Нетрудно понять его родителей, которые отправили его после окончания гимназии учиться в Эдинбургский университет – подальше от революции. Он согласился лишь на год, и в Британии совмещал науку, студенческий социалистический кружок, нелегальные русские издания и общение с русскими эмигрантами. Вернулся в Россию он накануне мировой войны и поступил в Московский университет. Физика там – после ухода Лебедева – пребывала в жалком состоянии. Электродинамика Максвелла, которую на рубеже веков окончательно подтвердили опыты Лебедева, для занявшего его место преподавателя была все еще слишком сложна[37].
Такой уровень науки не мог удовлетворить природный темперамент Тамма и перевесить его чувство социальной ответственности. Двадцатилетний студент Физмата, не знающий, что ему предстоит написать первый русский курс электродинамики, записывает в дневнике:
«К черту науку. Одно фарисейство… Господская это выдумка, наука, – сколько хороших людей от жизни оторвала, не она бы – пошли бы они по другой дорожке и здорово господам понапакостили. Господи, да разве «человек науки» – слово-то какое гордое – живет? Это какой-то суррогат жизни, суррогат нелепый, кошмарный. Лучше руки-ноги себе отрубить… Да это какой-то алкоголизм мысли, да хуже: водка на время тебя от жизни отрывает, а мысль норовит навек заполнить и все остальное в тебе высушить.» «Я замалчивал перед собой страх перед наполненной бедствиями «политической» жизнью. Да, так вот, я допускал будущее, посвященное науке. И не видел, что это было бы смертью души. В конце концов тем же интеллигентным мещанством, страх перед которым, может быть, единственный глубокий страх во мне…»[38]
Этот страх летом 1915 года отправил Тамма медбратом на фронт и привел его в партию меньшевиков-интернационалистов. Он выступал на митингах, писал политические брошюры о братстве рабочих всех стран. При этом, однако, сожалел в дневнике: «все никак не могу найти работы 1) интересной, 2) важной, 3) поглощающей время целиком, а то мне все кажется, что я преступно бездельничаю»[39].
После Февральской революции Тамма выбрали в Совет Елизаветграда и в июне 1917-го направили на Первый Всероссийский съезд советов рабочих и солдатских депутатов. Он узнал, что такое «большая политическая жизнь», и стал более зорким: «Воочию дважды убедился, что большевизм в массе существует только как демагогический анархизм и разнузданность. Конечно, это не относится к его вождям, которые просто ослепленные фанатики, ослепленные той истиной, действительно большой истиной, которую они защищают, но которая мешает им видеть что бы то ни было помимо ее»[40].
Сейчас легко оценить проницательность двадцатидвухлетнего студента-физика за несколько месяцев до прихода большевиков к власти. Но и успех переворота не помешал ему видеть: «Свершилась «Великая пролетарская революция», а у меня не то чтобы особого энтузиазма, а наоборот, меньше работать хочется, чем до «революции». Начинает что-то накипать против большевиков у меня… Соприкоснулся с наукой, и она меня вновь поманила. Останусь ли политиком и после, когда все уляжется? Сейчас, в данную минуту, кажется мне это более чем сомнительным»[41].

▬▬▬▬▬▬▬▬▬▬

> Задания
A: Проверьте, соответствуют ли отрывку о Тамме следующие утверждения. На каждое ответьте «да» или «нет» и дословно приведите решающие слова из отрывка.
(i) После гимназии родители отправили Тамма учиться в Эдинбургский университет.
(ii) Тамм вернулся в Россию уже после окончания мировой войны.
(iii) Летом 1915 года Тамм ушел на фронт медбратом.
B: Ответьте на вопросы по отрывку о Тамме.
(i) В какой университет поступил Тамм после возвращения в Россию?
(ii) В Совет какого города выбрали Тамма после Февральской революции?
(iii) На какой съезд Тамма направили в июне 1917 года?
C: Допишите следующую часть отрывка о Тамме, начав сразу после его последнего предложения.

[Несколько строк]
▬▬▬▬▬▬▬▬▬▬

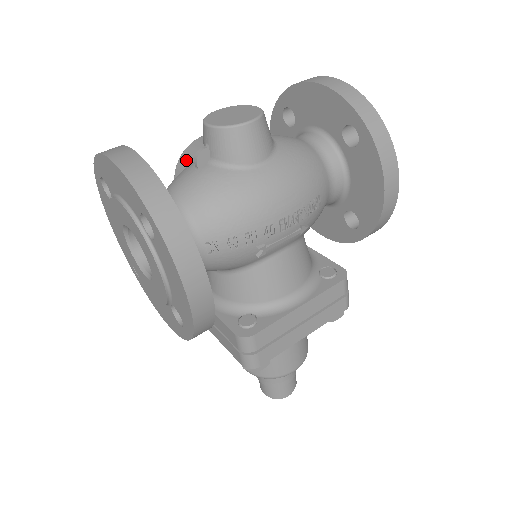
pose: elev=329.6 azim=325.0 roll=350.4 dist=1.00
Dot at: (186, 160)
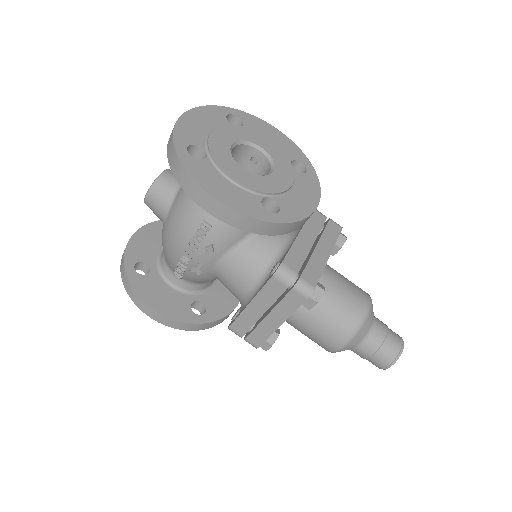
Dot at: occluded
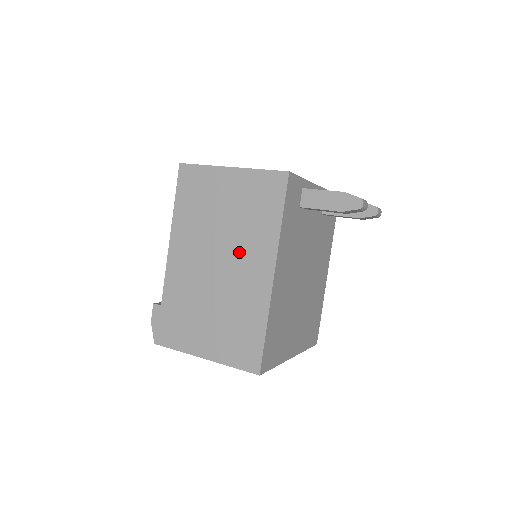
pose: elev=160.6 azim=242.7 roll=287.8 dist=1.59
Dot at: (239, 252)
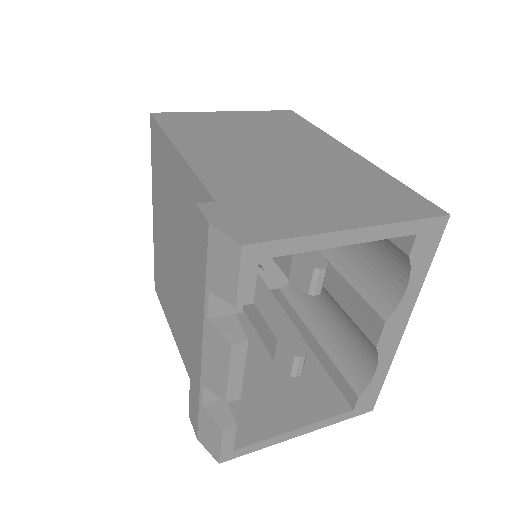
Dot at: (294, 145)
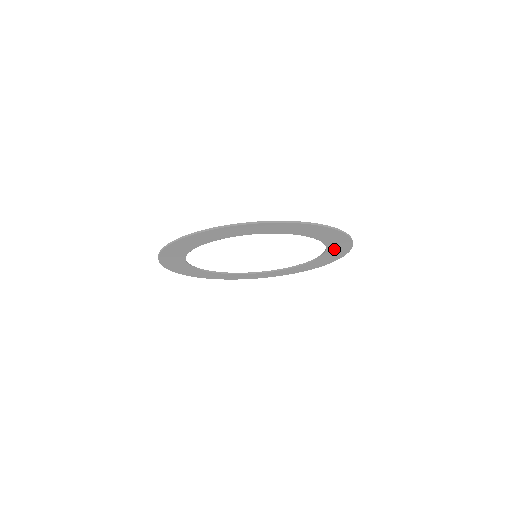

▬▬▬▬▬▬▬▬▬▬

> Ответы к заданиям
A:
(i) Да: «отправили его после окончания гимназии учиться в Эдинбургский университет».
(ii) Нет: «Вернулся в Россию он накануне мировой войны».
(iii) Да: «Этот страх летом 1915 года отправил Тамма медбратом на фронт».

B:
(i) В Московский университет.
(ii) В Совет Елизаветграда.
(iii) На Первый Всероссийский съезд советов рабочих и солдатских депутатов.

C:
«Действительно большая истина» социализма была целью и большевиков и меньшевиков. Разница в том, что для большевиков эта цель оправдывала любые средства. А меньшевики догадывались, что некоторые средства могут разрушить саму цель, выступали за эволюционное развитие социализма средствами парламентской демократии в сотрудничестве с другими партиями.
Несоответствие цели и средств, которое Тамм увидел в политике, навсегда увело его оттуда под власть другого своего устремления – науки, но до конца жизни усвоенный в юности идеал социализма оставался для него «действительно большой истиной». Теоретически он еще уравнивал две сферы: «Только творец – человек; творчеством он выделяется из копошащейся массы людишек. Род творчества безразличен – научное или политически-общественное, все равноценно»[42]. Так он писал весной 1918 года из Киева, куда после окончания Московского университета его занес вихрь Гражданской войны. Однако фактически и в досоветском Киеве, и в белом Крыму он занимался только физикой. Изучал немецкие физические журналы, попавшие в Киев благодаря германской оккупации. В Симферополе вел практические занятия по физике в Таврическом университете.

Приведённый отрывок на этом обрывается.